Every successful SaaS platform eventually faces the same “good problem to have”: your application is so popular that its own growth becomes the biggest threat to its stability. This is the story of how our team at Jurnal (Mekari) tackled a major performance bottleneck in our core Ruby on Rails monolith, and how we evolved our architecture iteratively to support our rapidly growing user base.
The Scene: A Successful Monolith
When I was at Jurnal, our core product was a feature-rich accounting platform built on a classic, robust stack: a Ruby on Rails monolith backed by a MySQL database on AWS RDS, with Redis and Sidekiq for caching and background job processing. All traffic came through an AWS Load Balancer and an API Gateway (Kong) to manage our growing third-party ecosystem.
This architecture had served us well, allowing us to build and ship features quickly. But one feature, in particular, was a victim of its own success.
IMAGE/ILLUSTRATION:
The Bottleneck: A Feature Too Popular for Its Own Good
Our data import tool was a key driver of new business. It allowed customers to easily migrate their entire accounting history from other systems. As our popularity grew, so did the size and frequency of these imports.
Soon, we started seeing a recurring, application-wide problem. Whenever a large import was in progress, the entire platform would become sluggish. Reports would time out, dashboards wouldn’t load, and the user experience would degrade for everyone.
Using monitoring tools like Datadog, the team quickly diagnosed the issue. The import process was generating an enormous volume of write operations on our central account_transactions
table. This single table was the core of the entire accounting system, and the intense database contention and locking during imports were starving all other application processes of resources.
The First Fix: Background Jobs Aren’t a Silver Bullet
Our first, logical step was to move the work off the main web request thread. We refactored the import logic into a Sidekiq background job. This provided an immediate user-facing improvement—the UI was no longer frozen during an import.
However, we soon realized we had only moved the bottleneck, not solved it. Our Sidekiq workers, running on the same shared infrastructure, were still creating massive spikes in CPU and database load. The intense write activity on the account_transactions
table was now slowing down all other critical background jobs, like sending invoices or generating financial reports.
At the same time, the team implemented database-level optimizations. We added critical indexing to speed up queries and set up a Master-Slave replication model. This allowed us to direct all read-heavy traffic (like reports) to the slave databases, freeing up the master database to focus on writes. This gave us some breathing room, but the core write contention issue on the master database remained.
The Real Solution: Decoupling with an Event-Driven Microservice
It was clear that true workload isolation was the only way forward. We decided to strategically decouple the entire transaction creation process—not just for imports, but for every transaction created via our web app, mobile app, or API.

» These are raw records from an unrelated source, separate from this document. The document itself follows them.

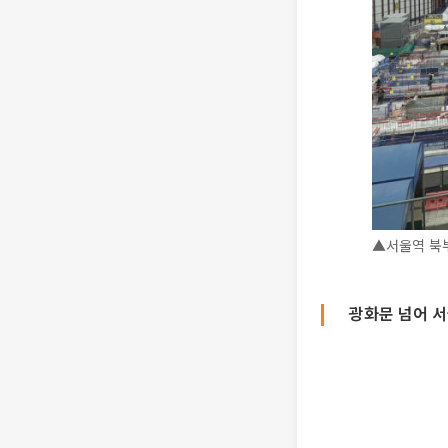
▲서울역 북부
광화문 넘어 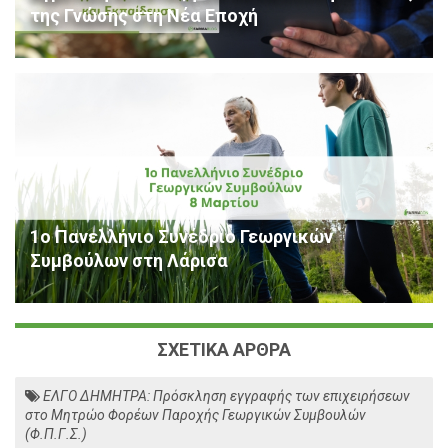
της Γνώσης στη Νέα Εποχή
1ο Πανελλήνιο Συνέδριο Γεωργικών
Συμβούλων στη Λάρισα
ΣΧΕΤΙΚΑ ΑΡΘΡΑ
ΕΛΓΟ ΔΗΜΗΤΡΑ: Πρόσκληση εγγραφής των επιχειρήσεων
στο Μητρώο Φορέων Παροχής Γεωργικών Συμβουλών
(Φ.Π.Γ.Σ.)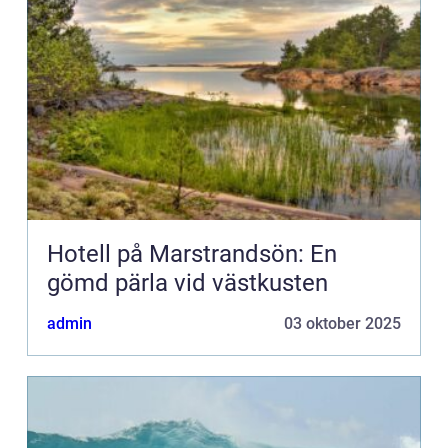
Hotell på Marstrandsön: En
gömd pärla vid västkusten
admin
03 oktober 2025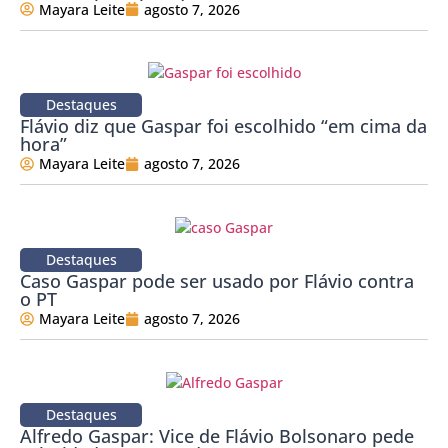
Mayara Leite
agosto 7, 2026
Destaques
Flávio diz que Gaspar foi escolhido “em cima da
hora”
Mayara Leite
agosto 7, 2026
Destaques
Caso Gaspar pode ser usado por Flávio contra
o PT
Mayara Leite
agosto 7, 2026
Destaques
Alfredo Gaspar: Vice de Flávio Bolsonaro pede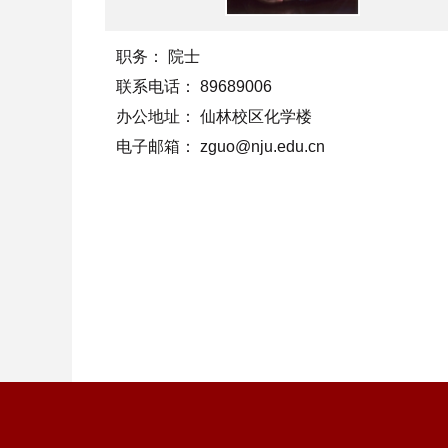
职务：
院士
联系电话：
89689006
办公地址：
仙林校区化学楼
电子邮箱：
zguo@nju.edu.cn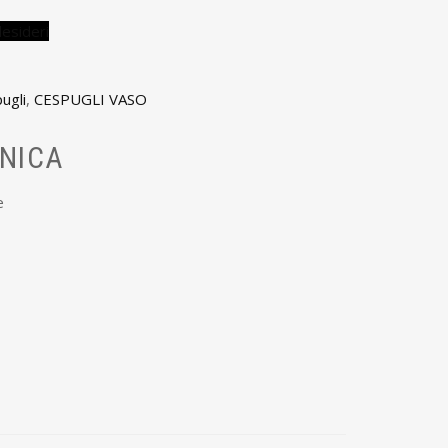
desideri
ugli
,
CESPUGLI VASO
NICA
e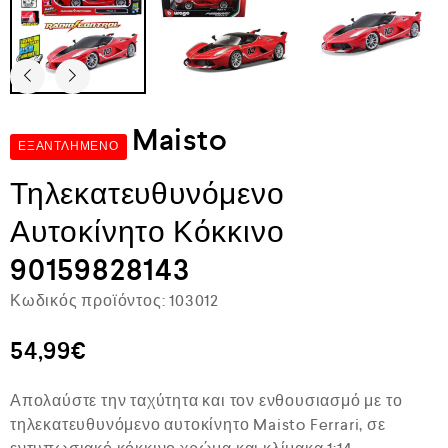
Maisto
ΕΞΑΝΤΛΗΜΈΝΟ
Τηλεκατευθυνόμενο
Αυτοκίνητο Κόκκινο
90159828143
Κωδικός προϊόντος:
103012
54,99
€
Απολαύστε την ταχύτητα και τον ενθουσιασμό με το
τηλεκατευθυνόμενο αυτοκίνητο Maisto Ferrari, σε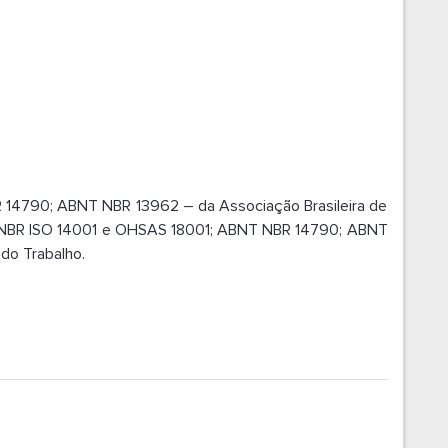
14790; ABNT NBR 13962 – da Associação Brasileira de
T NBR ISO 14001 e OHSAS 18001; ABNT NBR 14790; ABNT
do Trabalho.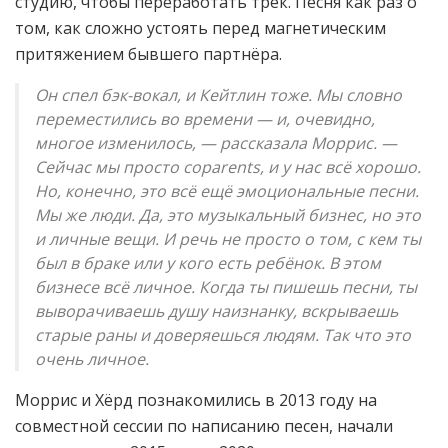
студию, чтобы переработать трек. Песня как раз о
том, как сложно устоять перед магнетическим
притяжением бывшего партнёра.
Он спел бэк-вокал, и Кейтлин тоже. Мы словно
переместились во времени — и, очевидно,
многое изменилось, — рассказала Моррис. —
Сейчас мы просто coparents, и у нас всё хорошо.
Но, конечно, это всё ещё эмоциональные песни.
Мы же люди. Да, это музыкальный бизнес, но это
и личные вещи. И речь не просто о том, с кем ты
был в браке или у кого есть ребёнок. В этом
бизнесе всё личное. Когда ты пишешь песни, ты
выворачиваешь душу наизнанку, вскрываешь
старые раны и доверяешься людям. Так что это
очень личное.
Моррис и Хёрд познакомились в 2013 году на
совместной сессии по написанию песен, начали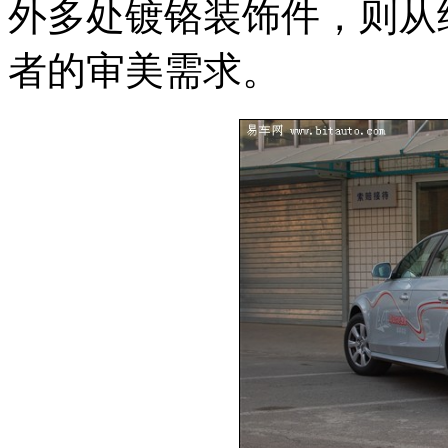
外多处镀铬装饰件，则从
者的审美需求。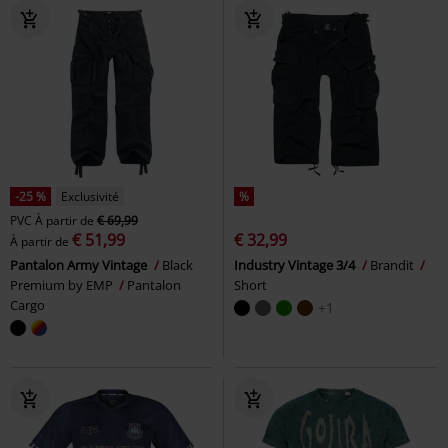
-25 %
Exclusivité
%
PVC
À partir de
€ 69,99
€ 51,99
€ 32,99
À partir de
Pantalon Army Vintage
Black
Industry Vintage 3/4
Brandit
Premium by EMP
Pantalon
Short
Cargo
+1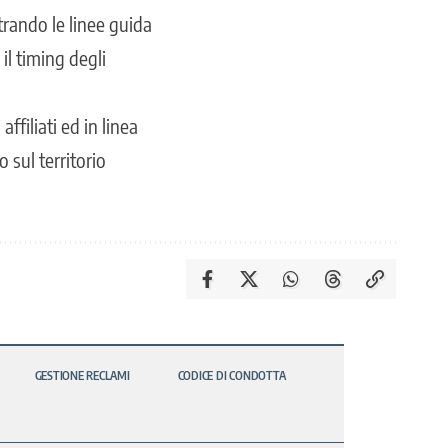
trando le linee guida
il timing degli
filiati ed in linea
o sul territorio
GESTIONE RECLAMI
CODICE DI CONDOTTA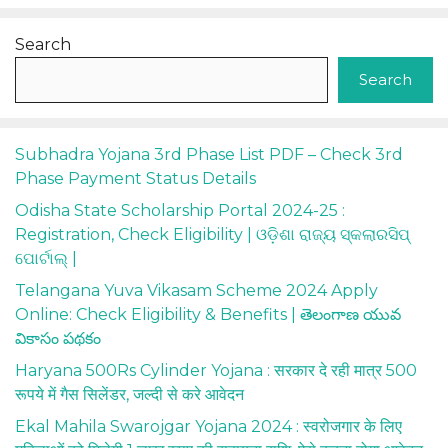
Search
Search
Subhadra Yojana 3rd Phase List PDF – Check 3rd
Phase Payment Status Details
Odisha State Scholarship Portal 2024-25 :
Registration, Check Eligibility | ଓଡ଼ିଶା ରାଜ୍ୟ ସ୍କଲାରସିପ୍
ପୋର୍ଟାଲ୍ |
Telangana Yuva Vikasam Scheme 2024 Apply
Online: Check Eligibility & Benefits | తెలంగాణ యువ
వికాసం పథకం
Haryana 500Rs Cylinder Yojana : सरकार दे रही मात्र 500
रूपये में गैस सिलेंडर, जल्दी से करे आवेदन
Ekal Mahila Swarojgar Yojana 2024 : स्वरोजगार के लिए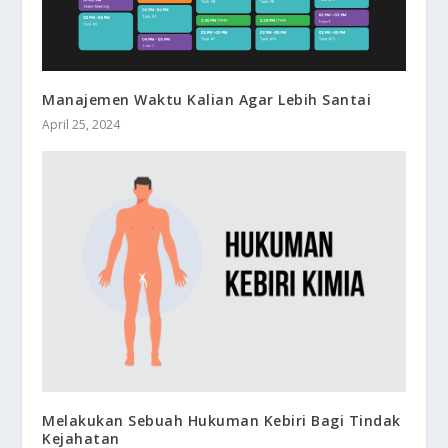
Manajemen Waktu Kalian Agar Lebih Santai
April 25, 2024
Melakukan Sebuah Hukuman Kebiri Bagi Tindak
Kejahatan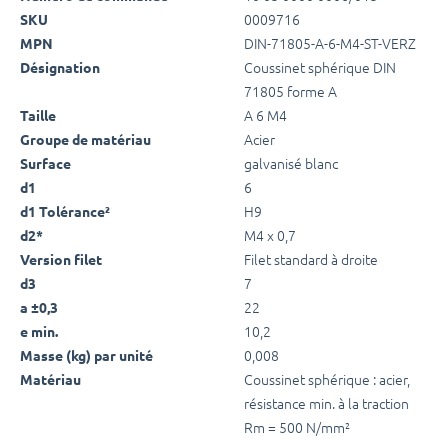
0009716
SKU
DIN-71805-A-6-M4-ST-VERZ
MPN
Coussinet sphérique DIN
Désignation
71805 forme A
A 6 M4
Taille
Acier
Groupe de matériau
galvanisé blanc
Surface
6
d1
H9
d1 Tolérance²
M4 x 0,7
d2*
Filet standard à droite
Version filet
7
d3
22
a ±0,3
10,2
e min.
0,008
Masse (kg) par unité
Coussinet sphérique : acier,
Matériau
résistance min. à la traction
Rm = 500 N/mm²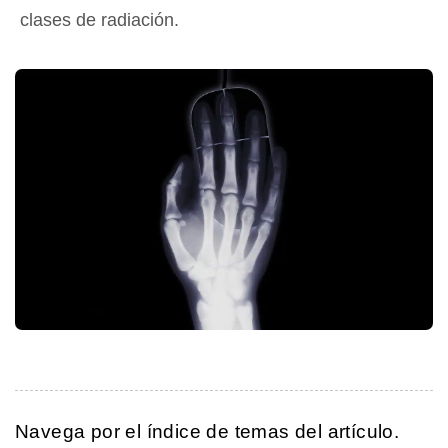
clases de radiación.
Navega por el índice de temas del artículo.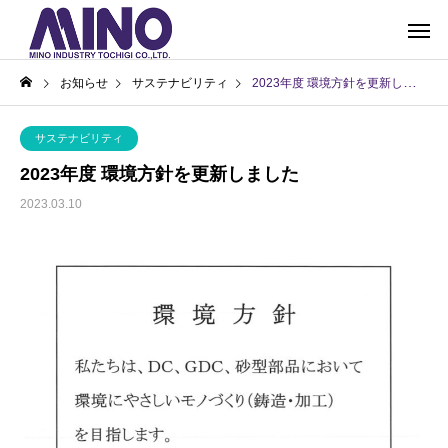
お知らせ
サステナビリティ
2023年度 環境方針を更新しました
サステナビリティ
2023年度 環境方針を更新しました
2023.03.10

We shifted to an asynchronous, event-driven architecture specifically only for account_transactions
domain.
-
The Event: Any time a transaction needed to be created, the Rails monolith would now simply validate the request and publish a
CreateTransaction
event to a Kafka topic. This was an incredibly fast and lightweight operation that didn’t touch the main database. -
The Microservice: We built a new, dedicated Java microservice whose sole responsibility was to be the “owner” of the transaction ledger. It consumed events from the Kafka topic, performed the necessary calculations, and was the only service with permission to write to the
account_transactions
table. -
The Scalable Database: This new service was designed for the future. Its database was built with sharding in mind, partitioning the massive transaction table by customer ID. This distributed the write load across multiple database servers, finally solving the write bottleneck at its root.
IMAGE/ILLUSTRATION:
Key Takeaways
This project was a powerful lesson in iterative problem-solving and architectural evolution.
-
Background jobs are for deferring work, not for isolating it. When a process is resource-intensive enough to impact shared resources, it needs true isolation.
-
Database optimization is crucial, but it has its limits. Indexing and read replicas are powerful tools, but they can’t solve a fundamental write bottleneck in a high-volume system.
-
Event-driven microservices are a powerful tool for scaling a monolith. By strategically decoupling our most intensive workload, we not only solved the performance issue but also made the entire system more resilient and independently scalable.
Ultimately, this journey from a struggling monolith to a hybrid architecture was a testament to how a team can tackle scaling challenges head-on, delivering a more stable and performant platform for all users.